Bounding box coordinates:
━━━
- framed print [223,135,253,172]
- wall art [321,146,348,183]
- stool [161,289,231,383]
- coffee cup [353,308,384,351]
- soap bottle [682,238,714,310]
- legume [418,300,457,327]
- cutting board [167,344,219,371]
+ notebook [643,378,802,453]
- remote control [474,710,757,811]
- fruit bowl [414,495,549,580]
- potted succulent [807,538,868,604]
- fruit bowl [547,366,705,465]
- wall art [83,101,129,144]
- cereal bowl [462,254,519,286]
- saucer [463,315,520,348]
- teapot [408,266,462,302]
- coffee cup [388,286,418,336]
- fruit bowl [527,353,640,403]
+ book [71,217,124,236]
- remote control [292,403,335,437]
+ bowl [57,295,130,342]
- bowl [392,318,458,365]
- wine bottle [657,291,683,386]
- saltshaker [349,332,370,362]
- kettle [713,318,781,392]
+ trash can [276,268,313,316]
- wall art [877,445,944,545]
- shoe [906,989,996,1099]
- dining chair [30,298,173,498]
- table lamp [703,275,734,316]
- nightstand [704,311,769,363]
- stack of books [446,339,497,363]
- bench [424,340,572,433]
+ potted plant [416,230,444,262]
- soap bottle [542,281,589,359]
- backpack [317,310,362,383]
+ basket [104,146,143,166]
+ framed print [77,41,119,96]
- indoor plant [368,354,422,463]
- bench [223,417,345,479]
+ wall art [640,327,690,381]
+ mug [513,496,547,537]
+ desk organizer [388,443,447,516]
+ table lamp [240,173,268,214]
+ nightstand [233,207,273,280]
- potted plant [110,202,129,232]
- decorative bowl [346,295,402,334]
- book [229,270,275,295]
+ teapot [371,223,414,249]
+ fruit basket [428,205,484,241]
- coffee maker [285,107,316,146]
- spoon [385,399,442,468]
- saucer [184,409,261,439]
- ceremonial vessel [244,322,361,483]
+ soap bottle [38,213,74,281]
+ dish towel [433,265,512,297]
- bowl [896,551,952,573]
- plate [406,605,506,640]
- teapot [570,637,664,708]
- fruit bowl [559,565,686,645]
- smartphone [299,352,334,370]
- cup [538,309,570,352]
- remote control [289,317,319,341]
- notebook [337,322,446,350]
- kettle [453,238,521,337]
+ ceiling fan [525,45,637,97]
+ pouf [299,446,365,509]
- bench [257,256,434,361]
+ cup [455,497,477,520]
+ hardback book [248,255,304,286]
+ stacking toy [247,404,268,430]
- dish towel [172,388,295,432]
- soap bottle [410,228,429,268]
━━━
# What needs to be done
What are the lines from the one with "- dining chair [30,298,173,498]" through the end of the entries? Give them again exactly, both end lines included.

# Completed task
- dining chair [30,298,173,498]
- table lamp [703,275,734,316]
- nightstand [704,311,769,363]
- stack of books [446,339,497,363]
- bench [424,340,572,433]
+ potted plant [416,230,444,262]
- soap bottle [542,281,589,359]
- backpack [317,310,362,383]
+ basket [104,146,143,166]
+ framed print [77,41,119,96]
- indoor plant [368,354,422,463]
- bench [223,417,345,479]
+ wall art [640,327,690,381]
+ mug [513,496,547,537]
+ desk organizer [388,443,447,516]
+ table lamp [240,173,268,214]
+ nightstand [233,207,273,280]
- potted plant [110,202,129,232]
- decorative bowl [346,295,402,334]
- book [229,270,275,295]
+ teapot [371,223,414,249]
+ fruit basket [428,205,484,241]
- coffee maker [285,107,316,146]
- spoon [385,399,442,468]
- saucer [184,409,261,439]
- ceremonial vessel [244,322,361,483]
+ soap bottle [38,213,74,281]
+ dish towel [433,265,512,297]
- bowl [896,551,952,573]
- plate [406,605,506,640]
- teapot [570,637,664,708]
- fruit bowl [559,565,686,645]
- smartphone [299,352,334,370]
- cup [538,309,570,352]
- remote control [289,317,319,341]
- notebook [337,322,446,350]
- kettle [453,238,521,337]
+ ceiling fan [525,45,637,97]
+ pouf [299,446,365,509]
- bench [257,256,434,361]
+ cup [455,497,477,520]
+ hardback book [248,255,304,286]
+ stacking toy [247,404,268,430]
- dish towel [172,388,295,432]
- soap bottle [410,228,429,268]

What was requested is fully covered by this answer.